In short, use a 91 radiator, and a Comanche overflow bottle. It's a tight fit over the wire harness.
Next is getting the fan to turn on. Either put a manual switch on it and always watch the heat gauge, or fix it. Either use the Speedway adjustable fan switch kit, or rig your own adapter. A 92 thermostat neck will allow you to go crazy trying to spec a 180-200 degree thermal fan switch (not a sensor.) You can't use the 92 up because it's a variable voltage, not on/off. I adapted a Merkur switch, basically a pipe adapter and long wires back into the stock wiring lead. A pigtail lead was about impossible, cut the plastic down and used a ATM fuse holder slipped over the pins. Did I say it looked hillbilly? The Speedway kit lets you control the temp on and override it, too. Very elegant, hooks up to the gauge sensor, avoids the whole mess.
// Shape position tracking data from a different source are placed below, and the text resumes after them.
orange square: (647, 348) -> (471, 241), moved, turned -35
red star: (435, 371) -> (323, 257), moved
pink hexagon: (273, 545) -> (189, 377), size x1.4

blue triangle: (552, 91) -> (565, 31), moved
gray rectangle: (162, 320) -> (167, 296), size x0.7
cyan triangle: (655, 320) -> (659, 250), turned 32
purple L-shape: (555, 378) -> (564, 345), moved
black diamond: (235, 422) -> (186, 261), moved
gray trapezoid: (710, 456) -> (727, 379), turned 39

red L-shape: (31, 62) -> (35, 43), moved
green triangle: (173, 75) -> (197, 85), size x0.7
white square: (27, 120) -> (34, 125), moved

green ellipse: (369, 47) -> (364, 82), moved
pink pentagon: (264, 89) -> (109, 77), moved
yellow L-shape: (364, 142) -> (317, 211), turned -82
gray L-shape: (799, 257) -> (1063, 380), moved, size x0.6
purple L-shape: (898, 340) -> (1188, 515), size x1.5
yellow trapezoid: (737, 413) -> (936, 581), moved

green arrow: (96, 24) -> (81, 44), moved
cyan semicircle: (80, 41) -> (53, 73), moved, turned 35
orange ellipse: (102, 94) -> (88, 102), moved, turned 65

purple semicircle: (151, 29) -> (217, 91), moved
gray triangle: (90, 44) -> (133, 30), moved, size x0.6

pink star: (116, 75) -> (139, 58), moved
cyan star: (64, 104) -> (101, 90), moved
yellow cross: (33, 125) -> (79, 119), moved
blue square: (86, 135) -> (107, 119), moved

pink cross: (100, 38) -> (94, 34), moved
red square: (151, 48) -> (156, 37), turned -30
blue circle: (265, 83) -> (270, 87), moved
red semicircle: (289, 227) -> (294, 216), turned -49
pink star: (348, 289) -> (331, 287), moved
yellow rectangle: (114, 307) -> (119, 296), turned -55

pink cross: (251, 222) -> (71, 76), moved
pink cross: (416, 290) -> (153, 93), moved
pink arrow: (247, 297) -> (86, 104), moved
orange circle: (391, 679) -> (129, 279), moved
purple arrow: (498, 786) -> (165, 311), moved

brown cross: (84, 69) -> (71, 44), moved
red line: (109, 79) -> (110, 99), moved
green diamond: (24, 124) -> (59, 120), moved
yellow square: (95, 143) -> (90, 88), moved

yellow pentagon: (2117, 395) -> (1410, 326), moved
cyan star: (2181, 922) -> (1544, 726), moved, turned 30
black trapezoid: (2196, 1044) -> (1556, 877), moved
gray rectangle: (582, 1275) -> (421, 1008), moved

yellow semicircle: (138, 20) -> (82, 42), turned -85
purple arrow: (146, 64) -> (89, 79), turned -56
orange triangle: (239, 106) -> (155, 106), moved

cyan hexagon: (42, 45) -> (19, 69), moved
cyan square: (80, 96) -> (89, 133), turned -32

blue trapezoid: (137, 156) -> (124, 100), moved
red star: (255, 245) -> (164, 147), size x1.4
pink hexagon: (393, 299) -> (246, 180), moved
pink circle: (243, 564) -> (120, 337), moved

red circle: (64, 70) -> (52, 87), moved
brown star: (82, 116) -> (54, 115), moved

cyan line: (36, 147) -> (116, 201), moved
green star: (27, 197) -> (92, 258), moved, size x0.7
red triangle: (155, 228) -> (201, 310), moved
Adapting the old switch into the radiator at the old location is a loser, it's positioned too late in the cycle, and it would take a custom radiator. In brass, possible, not so much in plastic. If that was the deal, we'd just get the necks added.
Get a 92 up heater valve and reconnect the hoses, watch the flow direction or it runs cold. It will take a adapter for one hose to fit the larger core tube. Looks like a nest of clamps.
The closed system works just fine, supply of the turtle tanks is out there. What most don't like is the burping and filling necessary. That still has to happen, the radiator is lower than the highest point in the head. Unless you need to buy a new rad and think you can live with sciencing out two different systems, it's a lot of expense with the only return being a filler neck.
Gotta say it - been there, done that. It's not a project with much return.